En d’autres termes, lorsque que le greffe a adressé un avis d’avoir à payer le timbre fiscal, il est temps de faire diligence. Et si ce timbre n’est pas payé, rien n’empêche la cour de prononcer l’irrecevabilité de l’appel, ou l’rrecevabilité des défenses, sans avoir à rouvrir les débats pour que les parties s’en expliquent.

Notons que le jurisprudence en la matière est rare, ce qui démontre que le paiement du timbre ne pose pas de problèmes particuliers.

Il n’en demeure pas moins qu’il serait temps d’y mettre un terme.

Je m’étonne d’ailleurs que nos instances ne se penchent pas sur la question.

Ne serait-il pas opportun d’interroger la Chancellerie pour savoir si le fonds n’a pas suffisamment été alimenté depuis 2012, étant précisé que les avoués supprimés n’ont rien obtenu d’autres que le remboursement des offices, et la prise en charge des licenciements dans une certaine mesure.

En voilà un combat qui serait opportun, et permettrait de faire économiser 225 euros à chaque partie en appel !

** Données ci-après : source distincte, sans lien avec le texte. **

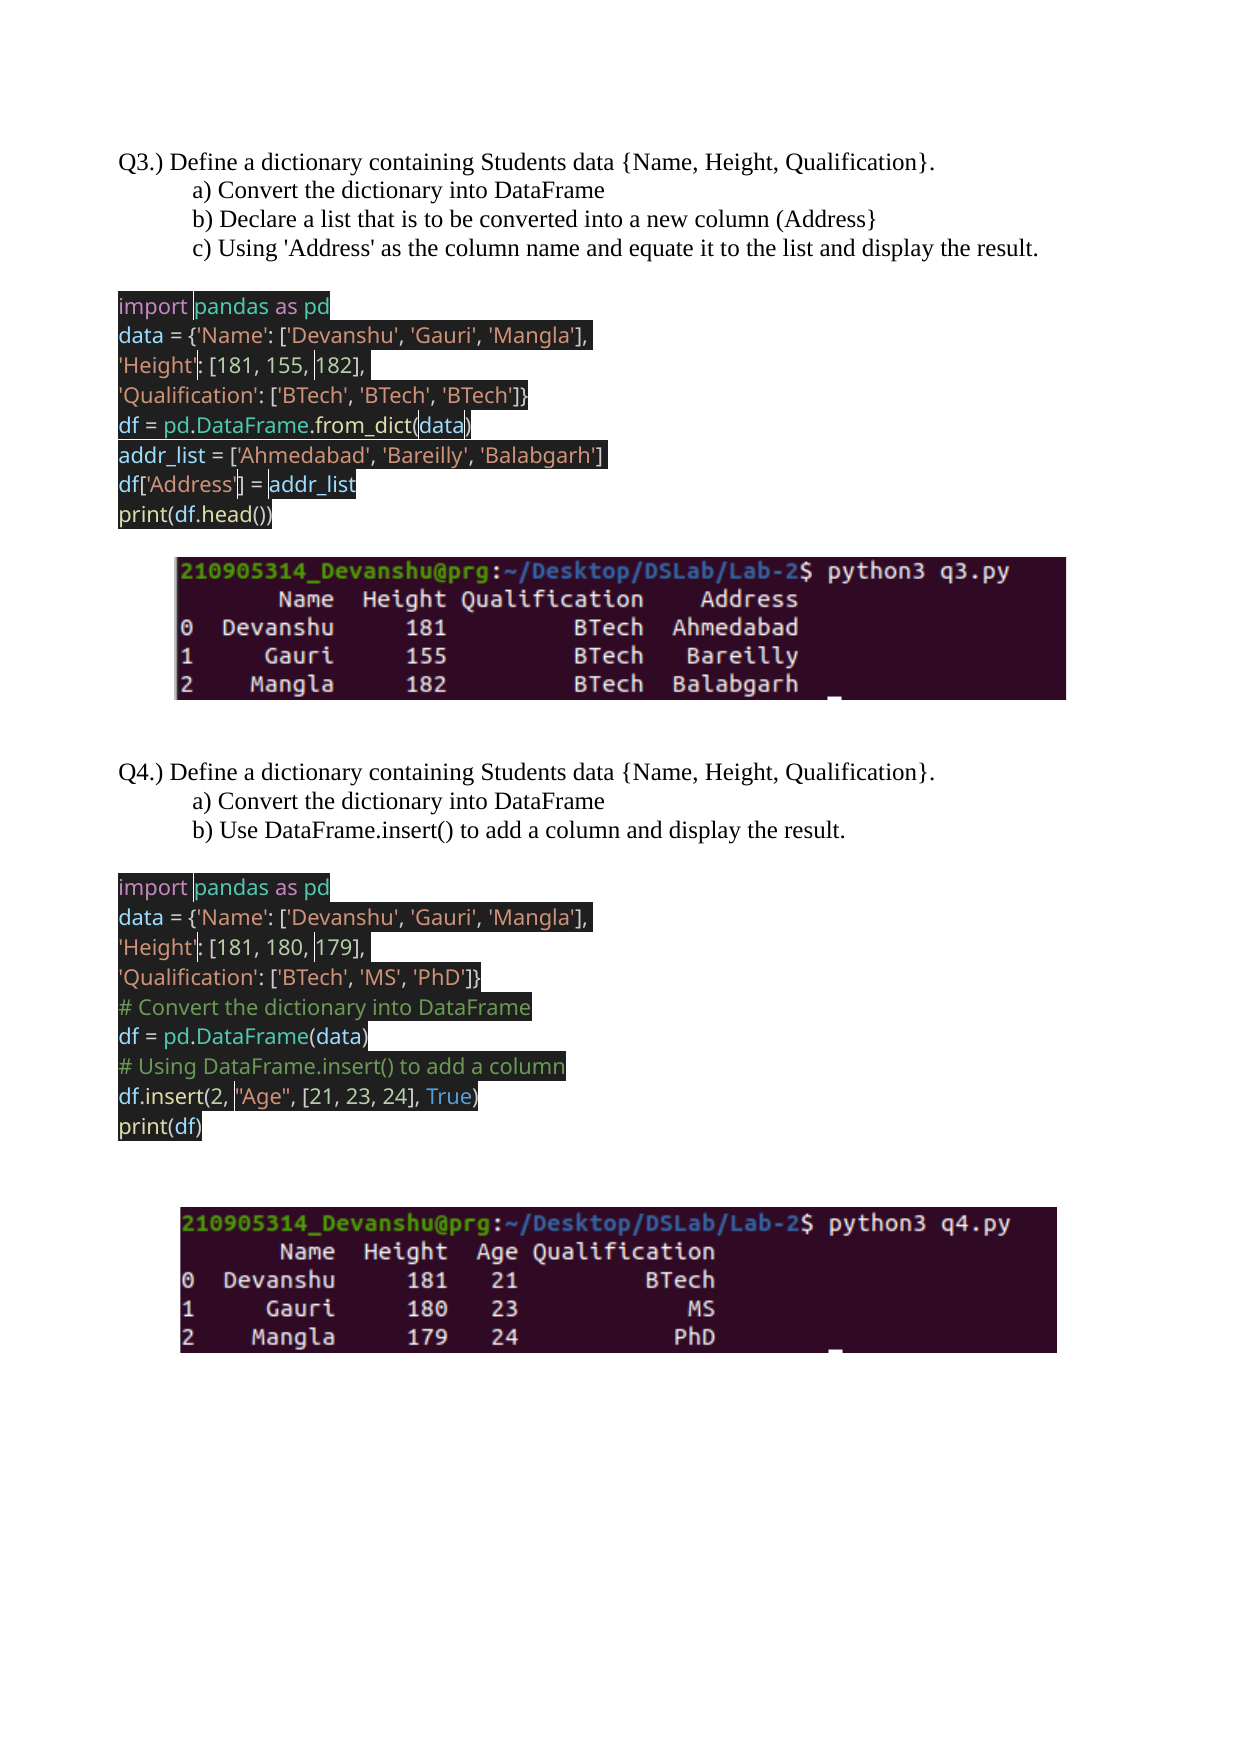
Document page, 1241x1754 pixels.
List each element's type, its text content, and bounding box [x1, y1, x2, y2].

5 Comments on “Timbre fiscal : l’irrecevabilité peut être déclarée par la cour

  1.  by  cuartero

    Quid d’un règlement postérieur à une date butoir fixée par un avis de la Cour? Risque d’irrecevabilité pour non respect du calendrier?
    Merci

    •  by  Christophe LHERMITTE

      Date qui n’a pas la moindre valeur.
      L’irrecevabilité reste une fin de non recevoir, et comme telle régie par les textes relatifs aux fins de non recevoir et donc possibilité de régulariser jusqu’à ce que le juge statue.
      D’autre part, autant le décret du 6 mai 2017 est un décret à finalité destructive, autant le texte concernant la taxe fiscale a une finalité purement budgétaire : l’effet coercitif n’a pas pour objectif de faire tomber l’appel pour un problème de procédure, mais de renflouer les caisses. Et ça, ça change tout.

      CL

  2.  by  Maria MARANHAO-GUITTON

    et en matière sociale? l’avocat constitué doit ou non payer le timbre fiscal?et sinon, le timbre envoyé à tort rdt-il remboursable?

    •  by  Christophe LHERMITTE

      Bonjour,

      Pas de timbre en matière sociale, et notamment en matière prud’homale malgré la représentation obligatoire.

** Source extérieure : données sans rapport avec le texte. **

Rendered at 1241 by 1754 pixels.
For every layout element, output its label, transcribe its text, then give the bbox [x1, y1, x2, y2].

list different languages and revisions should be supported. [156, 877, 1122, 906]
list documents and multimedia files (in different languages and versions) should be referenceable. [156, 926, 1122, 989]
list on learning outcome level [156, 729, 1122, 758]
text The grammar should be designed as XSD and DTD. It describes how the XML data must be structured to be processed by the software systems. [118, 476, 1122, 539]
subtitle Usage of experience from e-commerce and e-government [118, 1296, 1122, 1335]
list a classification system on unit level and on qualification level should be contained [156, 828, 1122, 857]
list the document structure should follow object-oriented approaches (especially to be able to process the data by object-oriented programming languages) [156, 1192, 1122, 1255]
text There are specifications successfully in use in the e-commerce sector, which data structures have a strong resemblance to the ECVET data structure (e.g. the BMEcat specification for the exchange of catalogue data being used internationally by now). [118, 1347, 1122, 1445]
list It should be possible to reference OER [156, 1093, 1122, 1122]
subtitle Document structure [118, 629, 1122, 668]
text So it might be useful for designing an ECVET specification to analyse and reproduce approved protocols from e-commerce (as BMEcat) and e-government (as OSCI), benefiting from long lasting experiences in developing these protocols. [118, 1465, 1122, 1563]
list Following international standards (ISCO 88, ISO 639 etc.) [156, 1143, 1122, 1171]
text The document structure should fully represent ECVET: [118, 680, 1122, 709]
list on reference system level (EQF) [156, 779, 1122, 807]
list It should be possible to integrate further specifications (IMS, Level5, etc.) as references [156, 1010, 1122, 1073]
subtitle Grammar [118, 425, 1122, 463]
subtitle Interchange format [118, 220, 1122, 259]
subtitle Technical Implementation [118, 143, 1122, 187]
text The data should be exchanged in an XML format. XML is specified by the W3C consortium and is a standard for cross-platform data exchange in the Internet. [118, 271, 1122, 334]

      Et s’il a été adressé par erreur au greffe, il risque d’être difficile d’en obtenir le remboursement.

      Cordialement,

      CL

  3.  by  barreau de paris

    Lire le Code Général des Impôts Article 1635 bis P
    Modifié par LOI n°2016-1918 du 29 décembre 2016 – art. 15 (V)

    Il est institué un droit d’un montant de 225 € dû par les parties à l’instance d’appel lorsque la constitution d’avocat est obligatoire devant la cour d’appel. Le droit est acquitté par l’avocat postulant pour le compte de son client par voie électronique. Il n’est pas dû par la partie bénéficiaire de l’aide juridictionnelle.

    Le produit de ce droit est affecté au fonds d’indemnisation de la profession d’avoués près les cours d’appel.

    Ce droit est perçu jusqu’au 31 décembre 2026.

    Les modalités de perception et les justifications de l’acquittement de ce droit sont fixées par décret en Conseil d’Etat.